Modulus-regulated 3D-cell proliferation in an injectable self-healing hydrogel

Cell therapy is now being considered as the most direct method in restoring physiological functions of damaged organs and tissues. First generation cell therapy approach has been applied for several decades now despite the high risk of immune reactions. This has, therefore, indicated great potential for cell therapy. Researchers have developed 3-dimensional carriers as second generation cell therapy approach in a bid to protect the transplanted cells from immune reactions and enhance utilization efficiency. Among the developed 3-dimensional carriers, injectable hydrogels display intrinsic superiority to deliver and concentrate cells to the targeted areas while avoiding the risk of re-surgery.

However, there’s still a huge gap between successful applications of the hydrogels in cell therapy. The major limitations are that physical hydrogels depend on changes in physical conditions which might affect cell viability. Gelation of these hydrogels after injection are hard to control. Chemical hydrogels generated via covalent bonding have complex chemical reactions which have high toxicity, therefore limiting in vivo applications. In artificial polymer hydrogels, growth factors are needed to initiate proliferation of the cells, which could cause some risks to the surrounding cells.

Developing a gelation controllable, biodegradable and biocompatible hydrogel that can prompt high viability and proliferation of the encapsulated cells without the use of growth factors after injection is of ultimate importance. Yongsan Li and colleagues developed, for the first time, an injectable, self-healing dynamic hydrogel implementing a biocompatible glycol chitosan and poly (ethylene glycol) as gelators. Their work is published in peer-reviewed journal, Colloids and Surfaces B.

The authors prepared a series of hydrogels by dissolving glycol-chitosan in deionized water and then mixing it with varying concentrations of dibenzaldehyde-terminated poly(ethyleneglycol) solution. They came up with three hydrogels with different moduli. The team prepared a 400 uL of hydrogel and after complete gelation, the hydrogel was cut into approximately 25 pieces to imitate the damage of hydrogels immediately after injection. Afterwards, the researchers monitored the self-healing behavior of the gels.

The authors recorded storage moduli of 0.9kPa (soft), 2.0kPa (medium) and 4.7kPa (stiff) for hydrogels synthesized with 1.5% glycol chitosan and, respectively, 1%, 2%, and 4% of (cross-linker) dibenzaldehyde-terminated poly(ethyleneglycol). The modulus of the stiffest hydrogel was found to be near that of subcutaneous tissue.

The authors observed that the chitosan-based dynamic hydrogel would heal after injection. They implemented a rheology test in a bid to trace modulus change according to time increase. The storage modulus reduced after hydrogel damage and them increased with time until the value was the same as that of a pristine hydrogel. This was a good indicator of a self-healing process. The researchers observed that the soft hydrogel self-healed to the original modulus in 40 minutes while for the stiff hydrogel took 84 minutes. Control and middle groups healed in relatively the same time indicating that the addition of poly(ethyleneglycol) had no impact on the hydrogel modulus.

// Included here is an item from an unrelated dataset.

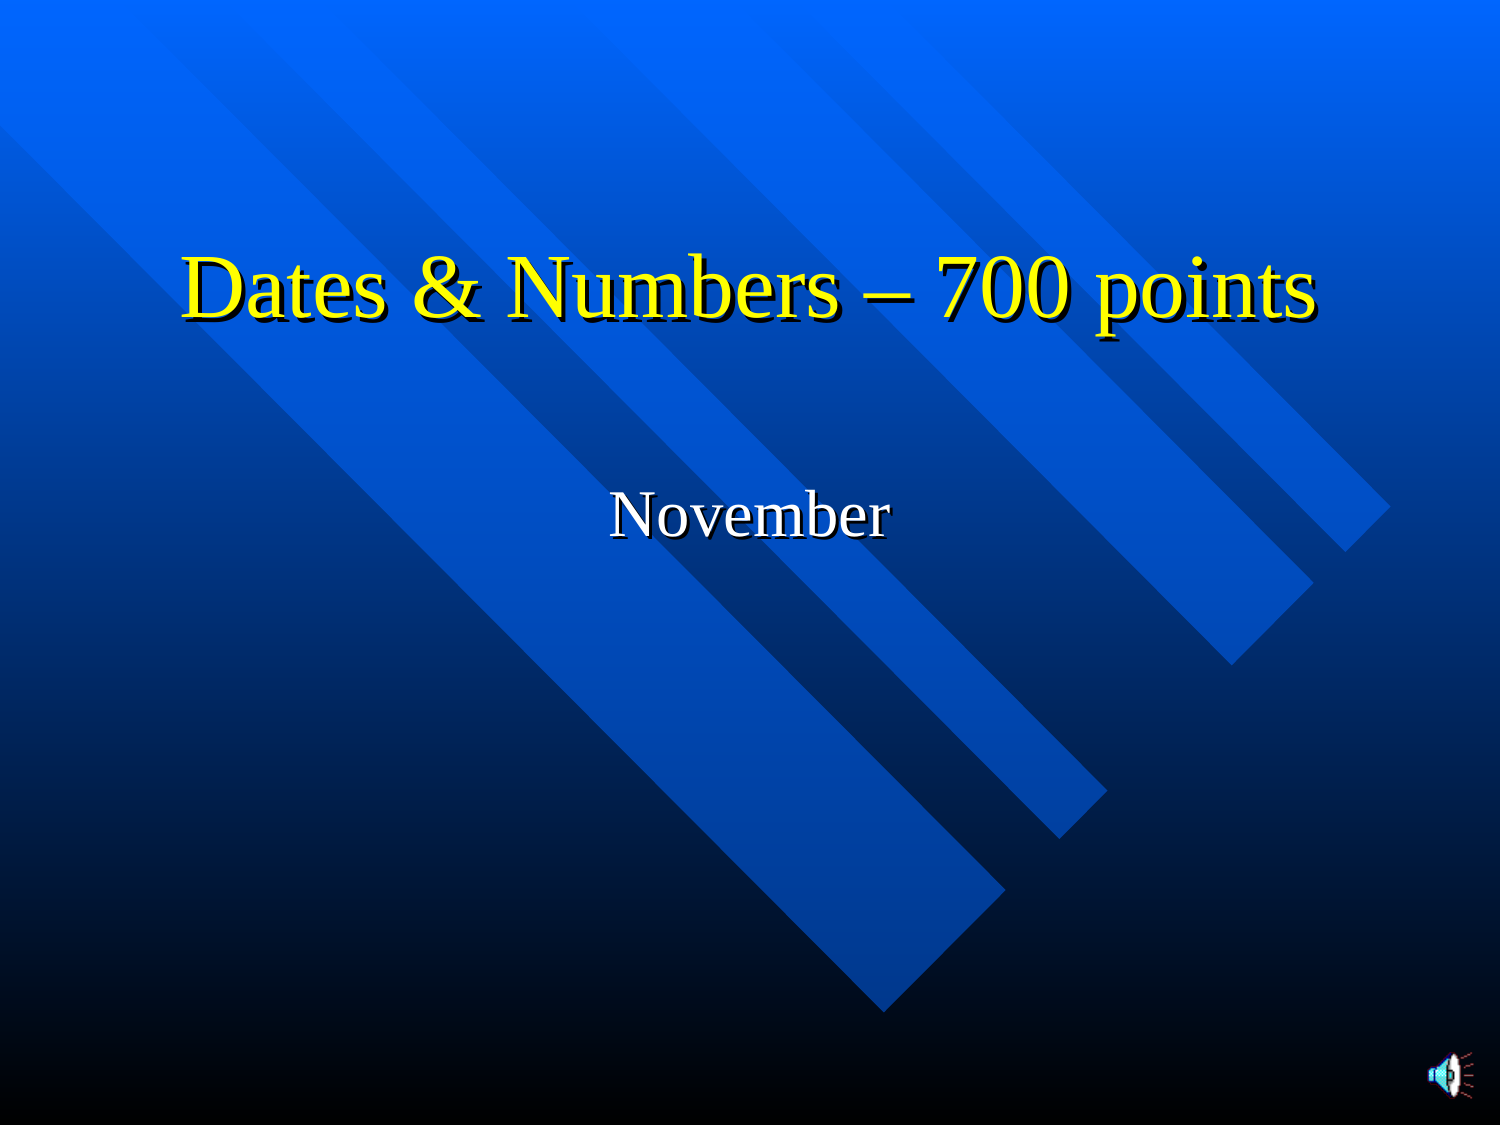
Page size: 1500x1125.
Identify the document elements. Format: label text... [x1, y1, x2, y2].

title Dates & Numbers – 700 points [112, 187, 1388, 375]
subtitle November [225, 462, 1276, 751]
picture [1426, 1051, 1477, 1102]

The authors prepared chitosan-based hydrogels with varying storage moduli. They came up with correlation between the hydrogel modulus and the proliferation rate of the embedded cells, which was a facile method to tame cell proliferation in the hydrogel without using a growth factor. The cells possessed high viability and maintained high proliferation rate in the hydrogels indicating that the self-healing hydrogel would deliver the implanted cells to the targeted spot and enhance curing by allowing for in-situ proliferation of the encapsulated cells.

Chitosan-based dynamic hydrogel appeared to be a promising candidate for incubating functional cells for cell therapy. However, a balance between the negative shearing force and positive stiffness factor must be taken into account. The proposed chitosan-based hydrogel will definitely enhance biological usage for chemically cross-linked hydrogels in areas of cell delivery.